Everyone who has personally gone through the process of getting stronger knows this to be true. Those coaches who only have an academic relationship with strength may not understand this, but stronger is always more stable, and always facilitates performing to the limits of individual athletic talent. If the strength program only produces sporty-looking displays of the already-present athletic talent that the recruiter puts in the locker room, and fails to quantifiably increase strength, then it is not a strength program. If your program does not have all your athletes at what is essentially unexceptional baseline strength – a double-bodyweight deadlift for the men and 1.75x-bodyweight deadlift for the women, and proportionate squats and presses – for juniors and seniors, and college freshmen, you're not running a strength program. If nobody gets stronger because of the program, you don't have a strength program.

Talented kids with good genetics will get stronger accidentally, as a side-effect of going from 18 to 22 while working hard and eating enough. This is still not a strength program, any more than Pilates is a strength program for middle-age women. Most Division 1 university programs function this way. Bad coaches have hidden behind great athletes for a very long time, but calling your silly balance games “functional training” does make wasting athletic potential okay. Any Strength Coach that cannot double an athlete's barbell exercises in 6 months, or doesn't understand the value of doing so, is not a Strength Coach.

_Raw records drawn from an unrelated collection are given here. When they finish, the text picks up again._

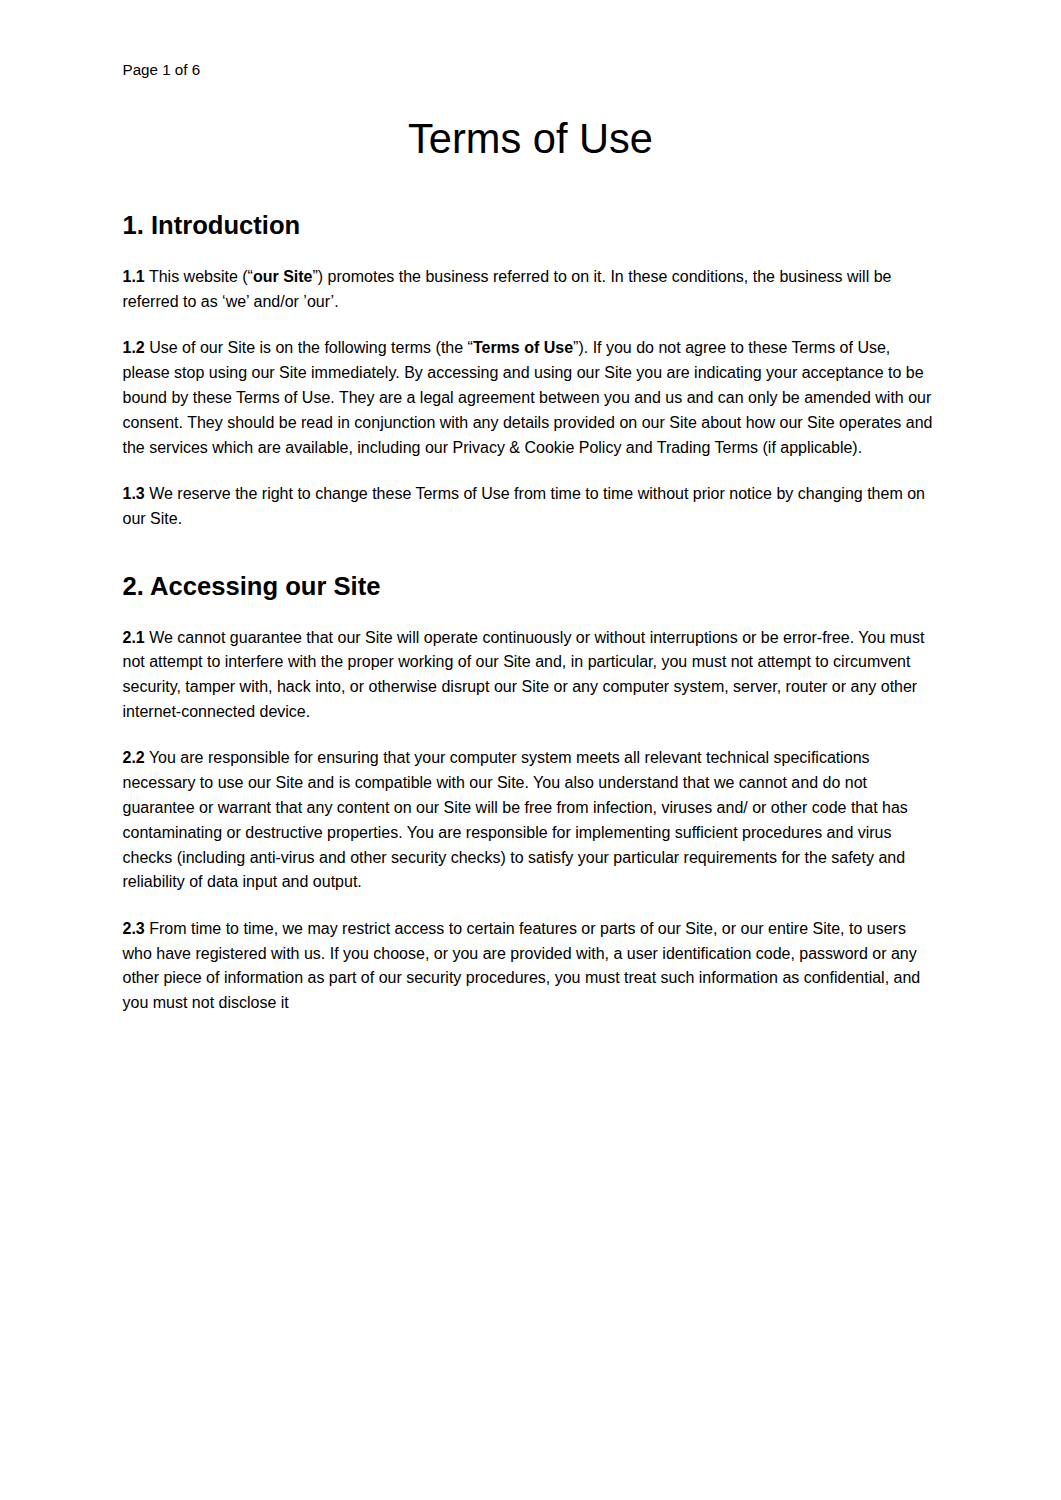Page 1 of 6
Terms of Use
1. Introduction
1.1 This website (“our Site”) promotes the business referred to on it. In these conditions, the business will be referred to as ‘we’ and/or ’our’.
1.2 Use of our Site is on the following terms (the “Terms of Use”). If you do not agree to these Terms of Use, please stop using our Site immediately. By accessing and using our Site you are indicating your acceptance to be bound by these Terms of Use. They are a legal agreement between you and us and can only be amended with our consent. They should be read in conjunction with any details provided on our Site about how our Site operates and the services which are available, including our Privacy & Cookie Policy and Trading Terms (if applicable).
1.3 We reserve the right to change these Terms of Use from time to time without prior notice by changing them on our Site.
2. Accessing our Site
2.1 We cannot guarantee that our Site will operate continuously or without interruptions or be error-free. You must not attempt to interfere with the proper working of our Site and, in particular, you must not attempt to circumvent security, tamper with, hack into, or otherwise disrupt our Site or any computer system, server, router or any other internet-connected device.
2.2 You are responsible for ensuring that your computer system meets all relevant technical specifications necessary to use our Site and is compatible with our Site. You also understand that we cannot and do not guarantee or warrant that any content on our Site will be free from infection, viruses and/ or other code that has contaminating or destructive properties. You are responsible for implementing sufficient procedures and virus checks (including anti-virus and other security checks) to satisfy your particular requirements for the safety and reliability of data input and output.
2.3 From time to time, we may restrict access to certain features or parts of our Site, or our entire Site, to users who have registered with us. If you choose, or you are provided with, a user identification code, password or any other piece of information as part of our security procedures, you must treat such information as confidential, and you must not disclose it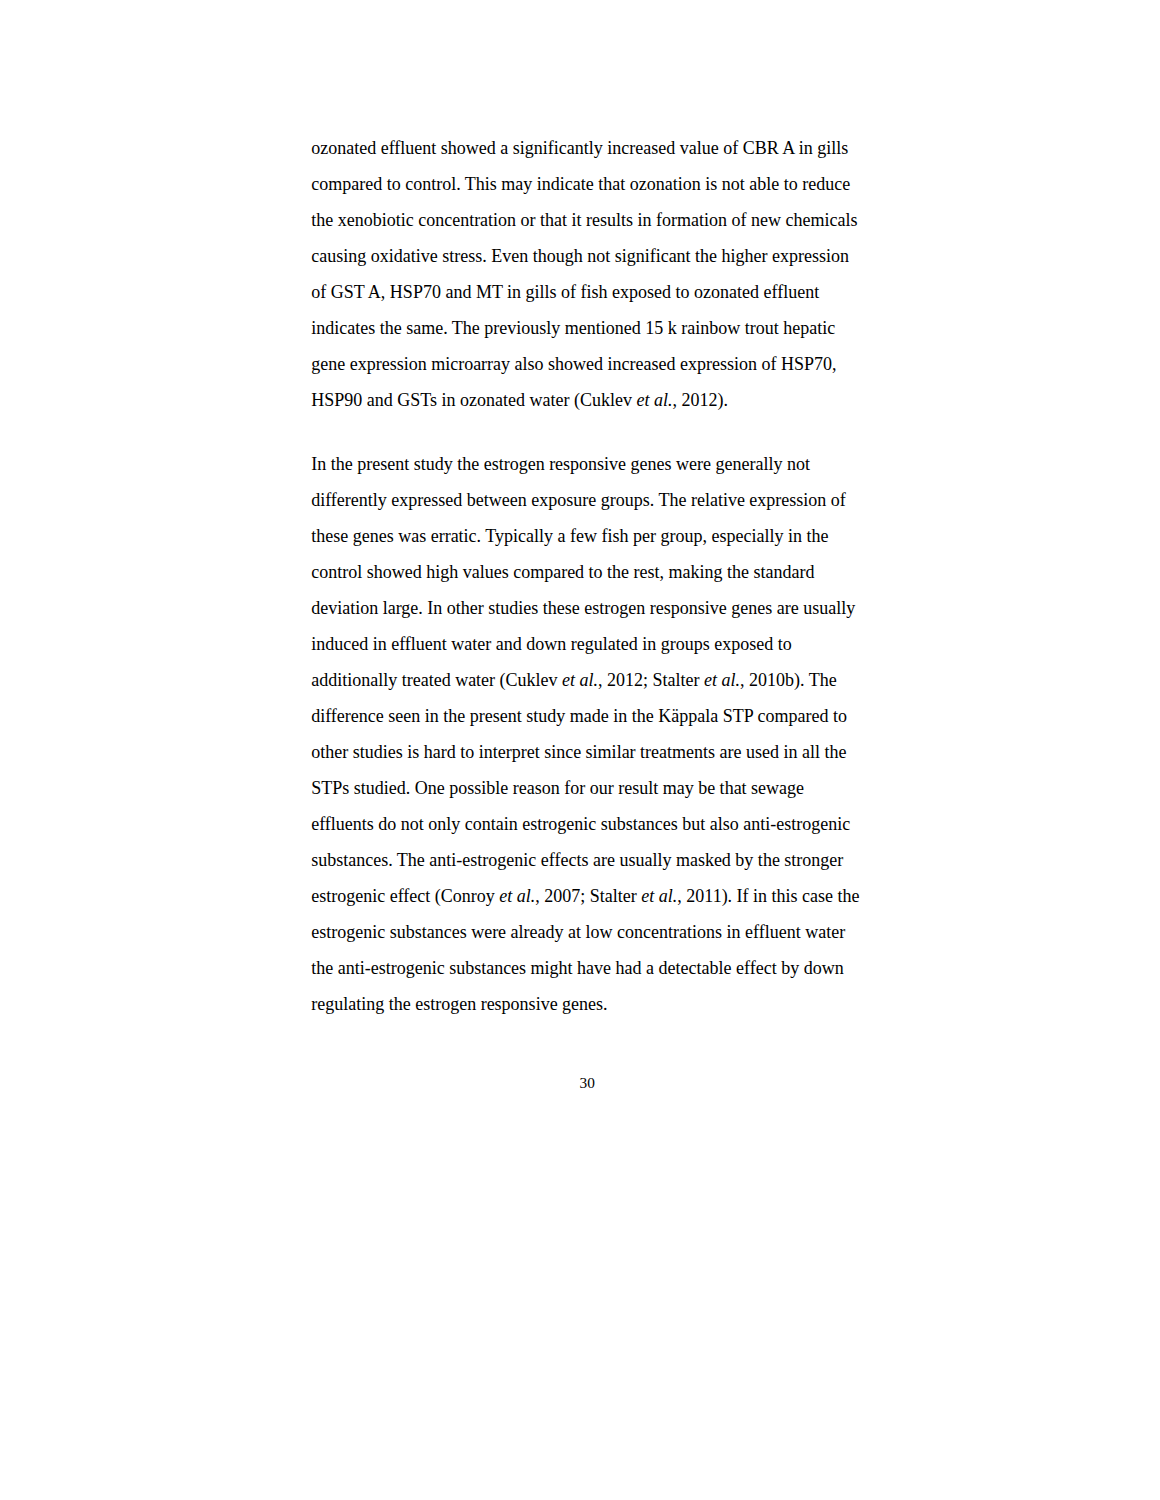ozonated effluent showed a significantly increased value of CBR A in gills compared to control. This may indicate that ozonation is not able to reduce the xenobiotic concentration or that it results in formation of new chemicals causing oxidative stress. Even though not significant the higher expression of GST A, HSP70 and MT in gills of fish exposed to ozonated effluent indicates the same. The previously mentioned 15 k rainbow trout hepatic gene expression microarray also showed increased expression of HSP70, HSP90 and GSTs in ozonated water (Cuklev et al., 2012).
In the present study the estrogen responsive genes were generally not differently expressed between exposure groups. The relative expression of these genes was erratic. Typically a few fish per group, especially in the control showed high values compared to the rest, making the standard deviation large. In other studies these estrogen responsive genes are usually induced in effluent water and down regulated in groups exposed to additionally treated water (Cuklev et al., 2012; Stalter et al., 2010b). The difference seen in the present study made in the Käppala STP compared to other studies is hard to interpret since similar treatments are used in all the STPs studied. One possible reason for our result may be that sewage effluents do not only contain estrogenic substances but also anti-estrogenic substances. The anti-estrogenic effects are usually masked by the stronger estrogenic effect (Conroy et al., 2007; Stalter et al., 2011). If in this case the estrogenic substances were already at low concentrations in effluent water the anti-estrogenic substances might have had a detectable effect by down regulating the estrogen responsive genes.
30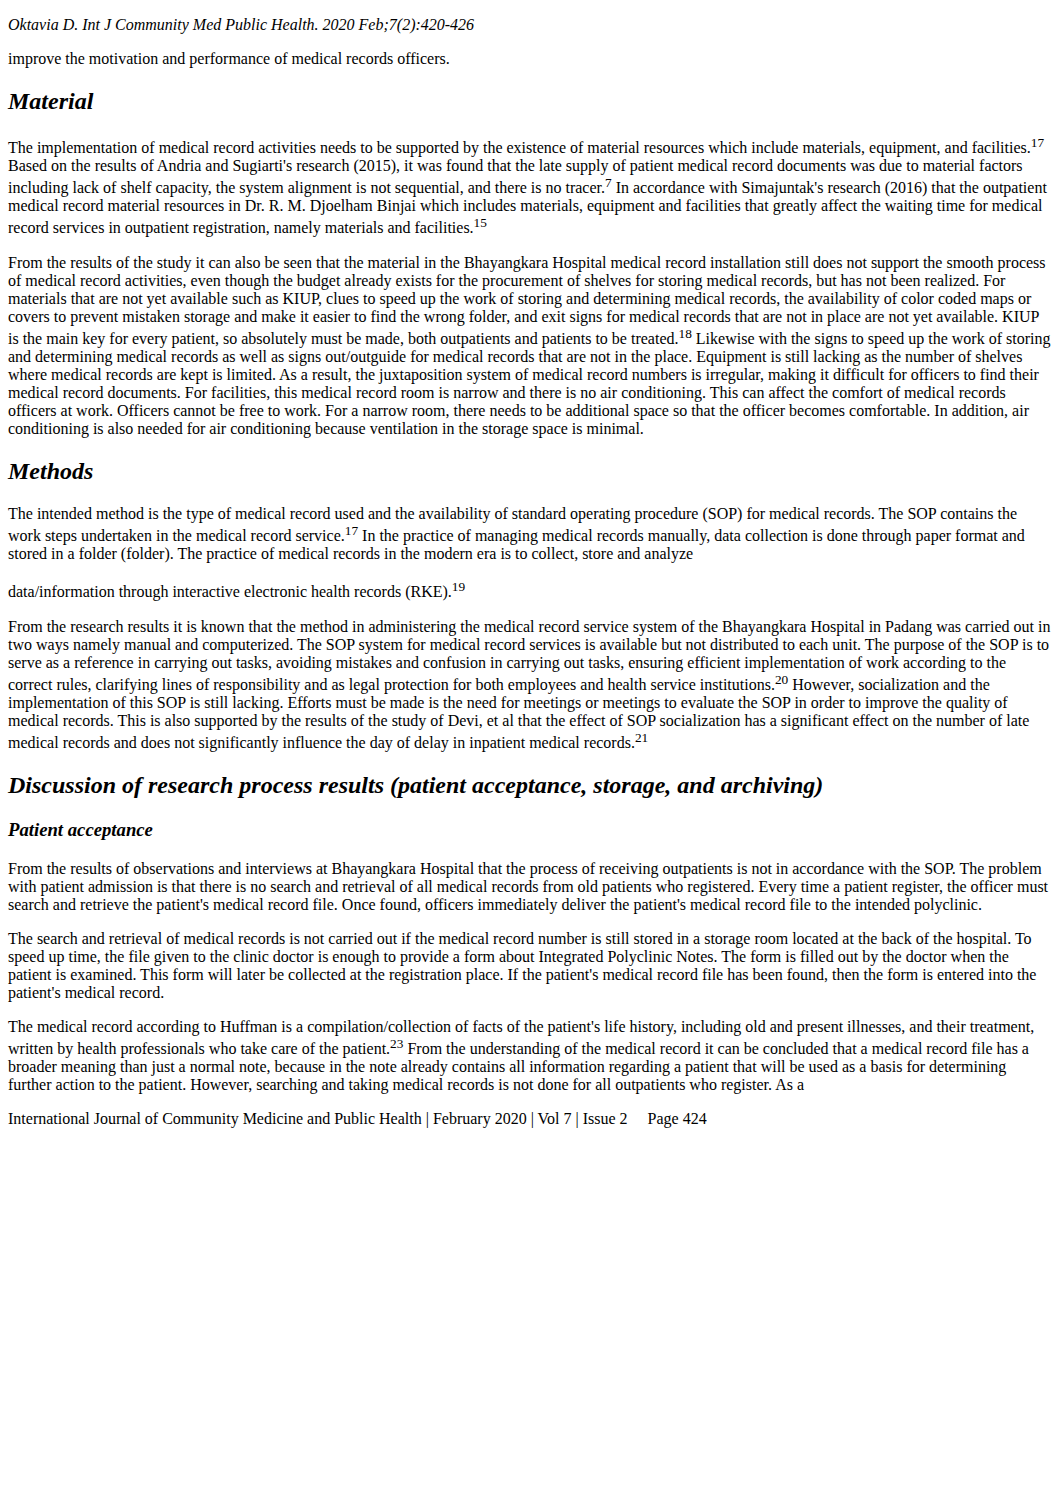Oktavia D. Int J Community Med Public Health. 2020 Feb;7(2):420-426
improve the motivation and performance of medical records officers.
Material
The implementation of medical record activities needs to be supported by the existence of material resources which include materials, equipment, and facilities.17 Based on the results of Andria and Sugiarti's research (2015), it was found that the late supply of patient medical record documents was due to material factors including lack of shelf capacity, the system alignment is not sequential, and there is no tracer.7 In accordance with Simajuntak's research (2016) that the outpatient medical record material resources in Dr. R. M. Djoelham Binjai which includes materials, equipment and facilities that greatly affect the waiting time for medical record services in outpatient registration, namely materials and facilities.15
From the results of the study it can also be seen that the material in the Bhayangkara Hospital medical record installation still does not support the smooth process of medical record activities, even though the budget already exists for the procurement of shelves for storing medical records, but has not been realized. For materials that are not yet available such as KIUP, clues to speed up the work of storing and determining medical records, the availability of color coded maps or covers to prevent mistaken storage and make it easier to find the wrong folder, and exit signs for medical records that are not in place are not yet available. KIUP is the main key for every patient, so absolutely must be made, both outpatients and patients to be treated.18 Likewise with the signs to speed up the work of storing and determining medical records as well as signs out/outguide for medical records that are not in the place. Equipment is still lacking as the number of shelves where medical records are kept is limited. As a result, the juxtaposition system of medical record numbers is irregular, making it difficult for officers to find their medical record documents. For facilities, this medical record room is narrow and there is no air conditioning. This can affect the comfort of medical records officers at work. Officers cannot be free to work. For a narrow room, there needs to be additional space so that the officer becomes comfortable. In addition, air conditioning is also needed for air conditioning because ventilation in the storage space is minimal.
Methods
The intended method is the type of medical record used and the availability of standard operating procedure (SOP) for medical records. The SOP contains the work steps undertaken in the medical record service.17 In the practice of managing medical records manually, data collection is done through paper format and stored in a folder (folder). The practice of medical records in the modern era is to collect, store and analyze
data/information through interactive electronic health records (RKE).19
From the research results it is known that the method in administering the medical record service system of the Bhayangkara Hospital in Padang was carried out in two ways namely manual and computerized. The SOP system for medical record services is available but not distributed to each unit. The purpose of the SOP is to serve as a reference in carrying out tasks, avoiding mistakes and confusion in carrying out tasks, ensuring efficient implementation of work according to the correct rules, clarifying lines of responsibility and as legal protection for both employees and health service institutions.20 However, socialization and the implementation of this SOP is still lacking. Efforts must be made is the need for meetings or meetings to evaluate the SOP in order to improve the quality of medical records. This is also supported by the results of the study of Devi, et al that the effect of SOP socialization has a significant effect on the number of late medical records and does not significantly influence the day of delay in inpatient medical records.21
Discussion of research process results (patient acceptance, storage, and archiving)
Patient acceptance
From the results of observations and interviews at Bhayangkara Hospital that the process of receiving outpatients is not in accordance with the SOP. The problem with patient admission is that there is no search and retrieval of all medical records from old patients who registered. Every time a patient register, the officer must search and retrieve the patient's medical record file. Once found, officers immediately deliver the patient's medical record file to the intended polyclinic.
The search and retrieval of medical records is not carried out if the medical record number is still stored in a storage room located at the back of the hospital. To speed up time, the file given to the clinic doctor is enough to provide a form about Integrated Polyclinic Notes. The form is filled out by the doctor when the patient is examined. This form will later be collected at the registration place. If the patient's medical record file has been found, then the form is entered into the patient's medical record.
The medical record according to Huffman is a compilation/collection of facts of the patient's life history, including old and present illnesses, and their treatment, written by health professionals who take care of the patient.23 From the understanding of the medical record it can be concluded that a medical record file has a broader meaning than just a normal note, because in the note already contains all information regarding a patient that will be used as a basis for determining further action to the patient. However, searching and taking medical records is not done for all outpatients who register. As a
International Journal of Community Medicine and Public Health | February 2020 | Vol 7 | Issue 2 Page 424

“Functional training” is not concerned with forcing an adaptation that is not already present, but rather with demonstrating the ability to execute unilateral movement patterns with light weights which do not and cannot increase strength, but which still look very “sporty.” When force production is not the limiting factor, strength is not the adaptation. And when the movement patterns are not those of the athlete's sport, skill for the performance is not improved.

In reality, “functional training” – as it is commonly understood in the fitness industry – is just Physical Therapy in the gym. And “functional training” coaches will tell you this, because they adore Physical Therapy. I do not.

If “functional training” stayed in the PT clinic, I'd have no problem with it: if you want to waste time and money on Physical Therapy, go ahead. But when it replaces actual strength training in the school weight room and interferes with practice on the field, it costs athletes their potential for improved performance. Strength – the ability to produce force – is the basis of athletic performance, and practice is the basis of skill improvement. The side effects of strength improvement and practice are all the things “functional training” purports to produce, and is incapable of producing.

I realize that this will not be well-received by the “functional training” community. But the truth is that “functional training” is neither functional, nor is it training. Instead of being mad at me, stop wasting everybody's time and potential and learn to coach the barbell lifts, so you can do your job better.